··· Records for the exercise ···

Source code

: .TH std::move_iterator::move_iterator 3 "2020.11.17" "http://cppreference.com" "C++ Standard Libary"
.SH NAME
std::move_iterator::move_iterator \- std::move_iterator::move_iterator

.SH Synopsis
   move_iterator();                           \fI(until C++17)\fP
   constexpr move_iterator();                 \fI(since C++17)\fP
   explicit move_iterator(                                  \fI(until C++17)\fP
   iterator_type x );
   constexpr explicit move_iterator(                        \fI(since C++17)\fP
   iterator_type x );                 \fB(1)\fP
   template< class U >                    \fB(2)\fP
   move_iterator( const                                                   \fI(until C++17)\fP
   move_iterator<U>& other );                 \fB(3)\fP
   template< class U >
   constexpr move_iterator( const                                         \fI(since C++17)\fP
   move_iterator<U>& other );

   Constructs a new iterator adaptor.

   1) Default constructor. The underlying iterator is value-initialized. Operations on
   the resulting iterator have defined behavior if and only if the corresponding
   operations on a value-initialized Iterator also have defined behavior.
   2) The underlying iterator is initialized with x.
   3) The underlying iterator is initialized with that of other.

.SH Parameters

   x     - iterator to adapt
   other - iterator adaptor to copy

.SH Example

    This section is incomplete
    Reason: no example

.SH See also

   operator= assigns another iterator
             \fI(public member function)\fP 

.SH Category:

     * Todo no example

···

*Instructions to follow*
Repeat the whole listing above, word for word.

*Output below*
Source code

: .TH std::move_iterator::move_iterator 3 "2020.11.17" "http://cppreference.com" "C++ Standard Libary"
.SH NAME
std::move_iterator::move_iterator \- std::move_iterator::move_iterator

.SH Synopsis
   move_iterator();                           \fI(until C++17)\fP
   constexpr move_iterator();                 \fI(since C++17)\fP
   explicit move_iterator(                                  \fI(until C++17)\fP
   iterator_type x );
   constexpr explicit move_iterator(                        \fI(since C++17)\fP
   iterator_type x );                 \fB(1)\fP
   template< class U >                    \fB(2)\fP
   move_iterator( const                                                   \fI(until C++17)\fP
   move_iterator<U>& other );                 \fB(3)\fP
   template< class U >
   constexpr move_iterator( const                                         \fI(since C++17)\fP
   move_iterator<U>& other );

   Constructs a new iterator adaptor.

   1) Default constructor. The underlying iterator is value-initialized. Operations on
   the resulting iterator have defined behavior if and only if the corresponding
   operations on a value-initialized Iterator also have defined behavior.
   2) The underlying iterator is initialized with x.
   3) The underlying iterator is initialized with that of other.

.SH Parameters

   x     - iterator to adapt
   other - iterator adaptor to copy

.SH Example

    This section is incomplete
    Reason: no example

.SH See also

   operator= assigns another iterator
             \fI(public member function)\fP 

.SH Category:

     * Todo no example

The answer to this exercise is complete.